Rentrez un peu le menton, de telle sorte que le sommet de la tête pousse
vers le ciel et que les genoux au sol pousse vers la terre. Voilà
les points essentiels de la posture du corps en méditation. Reste
les paupières. Les avis divergent pour savoir s'il faut garder les
yeux ouverts ou fermés ou mi-clos. Je n'ai pas de position arrêtée
sur la question : la plupart du temps, mes yeux sont mi-clos, le
regard portant un peu moins d'un mètre devant moi. Fermer les yeux
peut être utile pour chercher à se concentrer, mais la somnolence
sera d'autant plus facilitée. Garder les yeux grand ouverts présente
a contrario un risque de dispersion devant les stimuli
visuels, mais permet de rester plus éveillé.
Au
niveau de l'esprit, la méditation est d'abord un acte d'attention et
de présence. On prend simplement conscience de ce qu'il se passe
sans faire de commentaires ou de jugements sur ce qui arrive. C'est
souvent difficile parce que d'une part, on a tendance à très vite
tomber dans la distraction, d'autre part on a aussi tendance à poser
des jugements et des commentaires sur à peu près tout, à peu près
tout le temps ! Donc cette tendance du mental à tomber dans la
distraction et à produire un discours mental incessant nous éloigne
inexorablement de l'attention et de la présence. Tout le travail de
la méditation consiste justement à ramener le mental dans la
conscience de l'instant présent.
Pour
cela, on choisit un objet d'attention sur lequel l'attention va se
fixer. L'objet qui revient le plus souvent, c'est l'attention au
souffle. On observe le va-et-vient de la respiration qui rentre et
qui sort de nos poumons. Tant quand on est attentif et concentré sur
l'air qui rentre et qui sort, c'est très bien. Mais tôt au tard, la
distraction sous formes de pensées diverses et variées va détourner
notre attention. Ce n'est pas grave. Dès que l'on s'en rend compte,
on revient à l'attention au souffle. La distraction va à nouveau
l'emporter, mais dès qu'on s'en rend compte, on revient à
l'attention au souffle. Et ainsi de suite, encore et encore....
À
force de répéter cet exercice, l'attention acquiert de la vigueur,
et l'esprit se disperse moins, s'agite moins en tous sens. C'est un
processus lent et graduel, mais progressivement l'attention
s'aiguise. Au début, l'attention est comme une simple allumette
allumée dans les ténèbres, qu'un simple coup de vent suffit à
éteindre. Puis elle devient une torche, puis une lampe. Quand
l'attention atteint son apogée chez un Bouddha, cette attention est
comme la lumière du plein jour, un jour de ciel bleu où le soleil
brille au zénith.
Parallèlement,
l'esprit se calme, les pensées accaparent moins notre attention et
l'esprit les laisse plus facilement passer. Traditionnellement, on
compare l'esprit à un torrent impétueux. Quand on a apaisé notre
flux de conscience, notre esprit est comme un fleuve qui s'écoule
paisiblement dans son lit. Et quand on atteint les sommets de la
méditation, l'esprit est comme un lac où les pensées ne sont plus
que des rides minuscules sur l'eau. Il faut bien comprendre que le
but ultime de la méditation n'est pas de cultiver cette quiétude et
ce calme souverain. Ce calme et cette concentration sont des
avantages précieux tant au niveau existentiel qu'au niveau du
progrès dans la méditation. Mais ils sont surtout utiles pour
éveiller l'esprit à la sagesse et à la vision pénétrante qui
dissipe les illusions de l'existence.
Enfin,
le dernier point au niveau de l'esprit est le fait que nous sommes
susceptibles de faire des expériences de félicité ou de béatitude.

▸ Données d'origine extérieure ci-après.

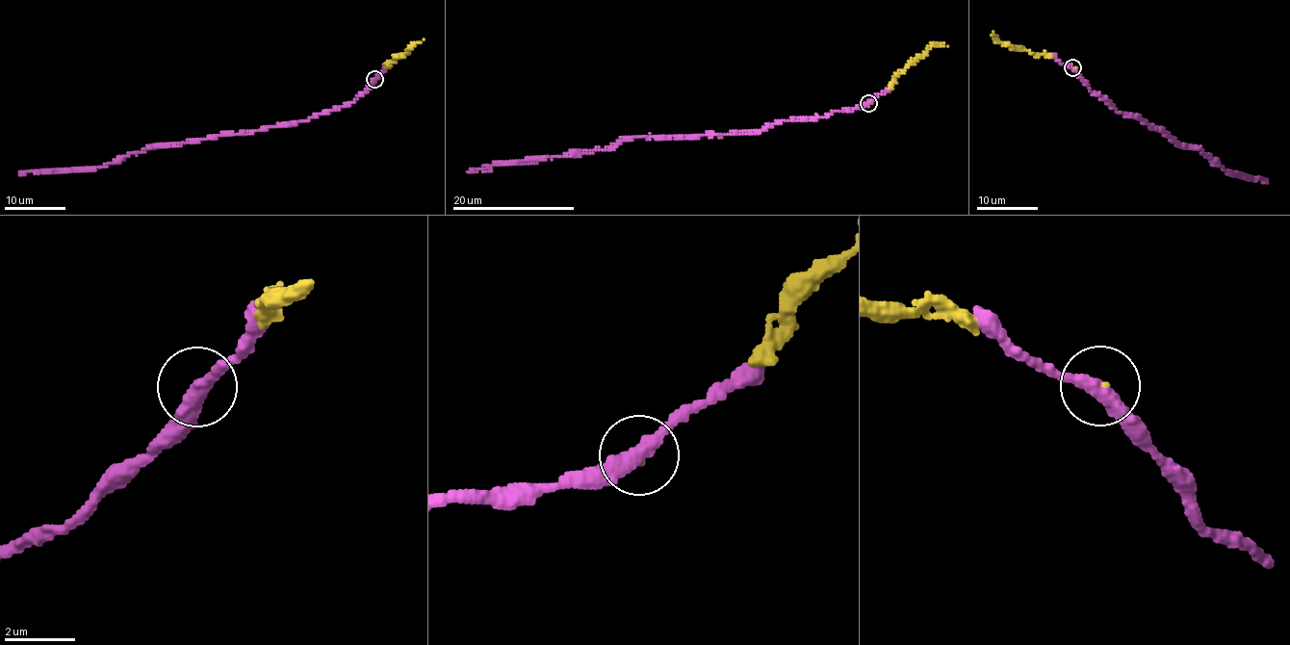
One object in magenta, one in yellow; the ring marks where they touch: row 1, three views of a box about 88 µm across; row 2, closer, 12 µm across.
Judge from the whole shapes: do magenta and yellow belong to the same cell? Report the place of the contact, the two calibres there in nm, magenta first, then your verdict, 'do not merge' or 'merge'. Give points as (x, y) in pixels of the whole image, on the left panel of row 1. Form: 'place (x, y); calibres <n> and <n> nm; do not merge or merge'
place (374, 79); calibres 360 and 100 nm; merge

On peut se sentir bien, planer sur son petit nuage en méditation.
Parfois même on est pris par une joie et un bien-être beaucoup plus
intense et profond. C'est évidemment quelque chose de très positif.

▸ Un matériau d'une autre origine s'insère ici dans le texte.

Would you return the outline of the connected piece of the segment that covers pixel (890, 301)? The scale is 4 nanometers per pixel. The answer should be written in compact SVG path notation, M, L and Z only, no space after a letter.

Autant savourer ! Mais il n'est pas bon de s'y attacher parce
que cela reste des expériences impermanentes et qui ne sont pas le
but ultime de la méditation. En fait, un stade important dans les
hautes sphères de la méditation est le point où l'équanimité a
tellement imprégné notre être, notre corps et notre esprit et où
on s'est détaché des douleurs et des plaisirs, du bonheur et du
malheur. Ce point où on ne recherche même plus la béatitude a été
décrit par les Sages comme une béatitude beaucoup plus intense.
*****
Voilà
pour la pratique de la méditation au niveau de l'esprit. Il me reste
à souligner que l'attention au souffle n'est pas le seul objet de la
méditation. On peut très bien fixer son attention sur une autre
partie du corps. On peut même visualiser une sphère de lumière au
niveau du corps ou au niveau du front, ou bien des cercles de
couleur. La méditation peut avoir pour objet les Quatre Demeures de
Brahmā,
encore appelées quatre qualités infinies : amour infini, compassion
infinie, joie infinie et équanimité infinie. On peut méditer sur
l'impermanence des phénomènes et la mort, sur la vacuité des
phénomènes et leur manque de substance. Je ne mentionne pas non
plus les visualisations tantriques. Mais il me semblait important
d'exposer ici les bases de la méditation bouddhique pour que cela
puisse utile et bénéfique au plus grand nombres de personnes à
travers le monde.
Sarva
Mangalam ! Toutes les bénédictions.
Bouddha méditant, de l’école de Lopburi, Supanburi, XIIIe siècle |
Pour un commentaire beaucoup plus détaillé des pratiques du Soûtra de l'Attention au Va-et-Vient de la Respiration, voir :
- En compagnie du souffle :
Commentaire au Soûtra de l'Attention au Va-et-vient de la Respiration
- Les Quatre Demeures de Brahmā : amour illimité, compassion illimitée, joie illimité et équanimité illimitée
- Méditation des Quatre Incommensurables
- Méditation des Quatre Incommensurables
Voir également :
- Commentaires sur « L’Art de la Méditation » de Matthieu Ricard : voir le texte
Pourquoi les enseignements du Bouddha sont-ils si rarement cités par les lamas du bouddhisme tibétains ? Est-ce que la méditation sur la nature de l'esprit n'occulte pas l'établissement de l'attention portée sur le corps (telle que le Bouddha l'enseigne dans le Soutra des Quatre Etablissements de l'Attention) ? Les soutras du Petit Véhicule ont-ils un intérêt dans la méditation sur la vacuité telle que l'expriment les soutras de la Perfection de Sagesse ? Comment intégrer les différents Véhicules du bouddhisme ?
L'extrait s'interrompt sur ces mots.